There is no doubt that Ade misses Nigeria. She talks about her motherland with the faintest smile which I suspect is a manifestation of what she feels when she remembers life there, and her voice becomes just a little bit more high-pitched when she talks about ‘home’. She recalls how Nigerians love to socialise and how there is always an event to look forward to and dress up for at the end of the week. Nigerian dress culture is truly unique and a major aspect of Nigerian social life. Head wraps in particular are a a deeply traditional aspect of local culture and encapsulate much of how Nigerians express their identity. Ade tells us that the parties she went to in Nigeria were not centered around food but around fashion and self-expression through dress. When we were at her house interviewing her, she brought out a suitcase full of silk dresses, Ankara head wraps and ceremonial dress. I imagine her looking absolutely amazing in those! Oh how wonderful it would be to see her dressed in ethnic attire here in New Zealand! This distinct sense of aesthetic is also reflected in the way she talks about Nigerian food. She emphasizes the colors and textures of the fruit and vegetables she ate back home and contrasts them with the brown hues of most food here.

Ade says that she is not particularly enticed by the idea of going out to buy a coffee here, because it is a hot brown drink whereas she grew up on fresh colorful drinks. This may sound insignificant but as human beings; so much of our identity and belonging is built around our senses. When confronted to the unfamiliar, our senses are the first to be confused, but under that layer of unfamiliarity, it is our very sense of self that is most certainly similarly affected. For migrants, it takes months, sometimes years, for our senses to become accustomed to our new environments. Moreover, the transition is sometimes incredibly difficult. For instance, many migrants who come from warmer climates become severely depressed during New Zealand winters. Some find it difficult to cope, difficult to be productive and proactive.

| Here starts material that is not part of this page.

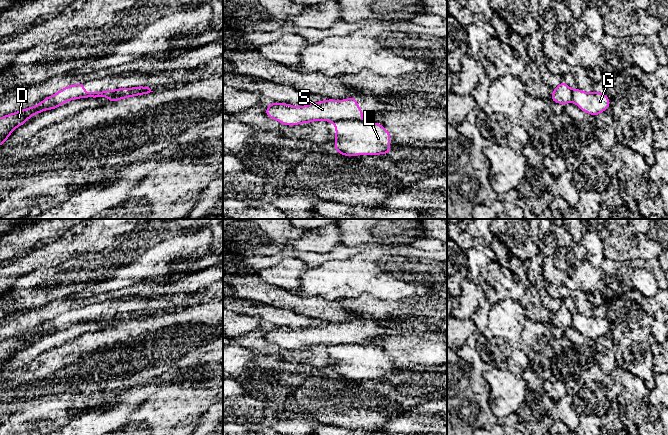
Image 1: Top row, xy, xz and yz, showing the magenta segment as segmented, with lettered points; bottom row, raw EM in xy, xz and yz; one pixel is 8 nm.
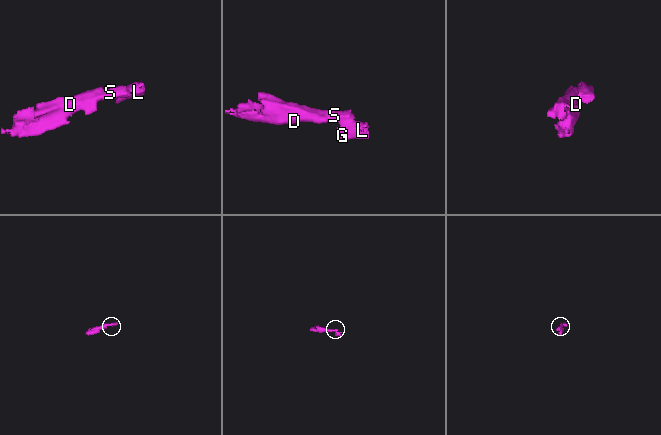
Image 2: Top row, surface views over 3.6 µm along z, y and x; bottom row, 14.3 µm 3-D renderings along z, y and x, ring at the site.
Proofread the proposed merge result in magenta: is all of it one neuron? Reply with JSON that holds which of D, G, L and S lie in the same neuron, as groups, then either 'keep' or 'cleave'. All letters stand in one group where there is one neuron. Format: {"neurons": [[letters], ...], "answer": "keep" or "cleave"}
{"neurons": [["D", "S"], ["G", "L"]], "answer": "cleave"}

Something so simple as the way the physical self reacts to the environment that is around it, can determine so much of life in a foreign place. This is an experience shared by all migrants.

Ade talks freely about the struggles that she went through and the breakthroughs that she had while she was finding herself as a young woman in Nigeria and then after she migrated to New Zealand. She has assimilated the impact of every story intensely within herself. Ade battled depression after she uprooted herself from her beloved Nigeria and settled in Ashburton. It affected her both physically and emotionally. There were many challenges associated with starting from scratch in New Zealand. One of the biggest ones was employment. She had to give up her career as a toxicologist and environmentalist and reinvent herself, as her qualifications were not recognised in New Zealand in spite of having accumulated years of experience in the field and as a teacher. Yet she dusted herself off and decided to learn the ropes of being a care-giver. This change of career also came with its challenges. Being a care-giver of African descent in a predominantly white industry in rural New Zealand created the space for stigma and she sometimes faced prejudice for her skin color as a result.

Yet, Ade never stopped fighting, and she never stopped winning. She would be up at 4am reading before getting the girls ready for school, so that she would have time to study for her evening classes towards her degree, which she received as we were shooting the documentary for this project. There is no bitterness nor a sense of entitlement in her voice. Rather, she has managed to find her equilibrium in every challenge and every success.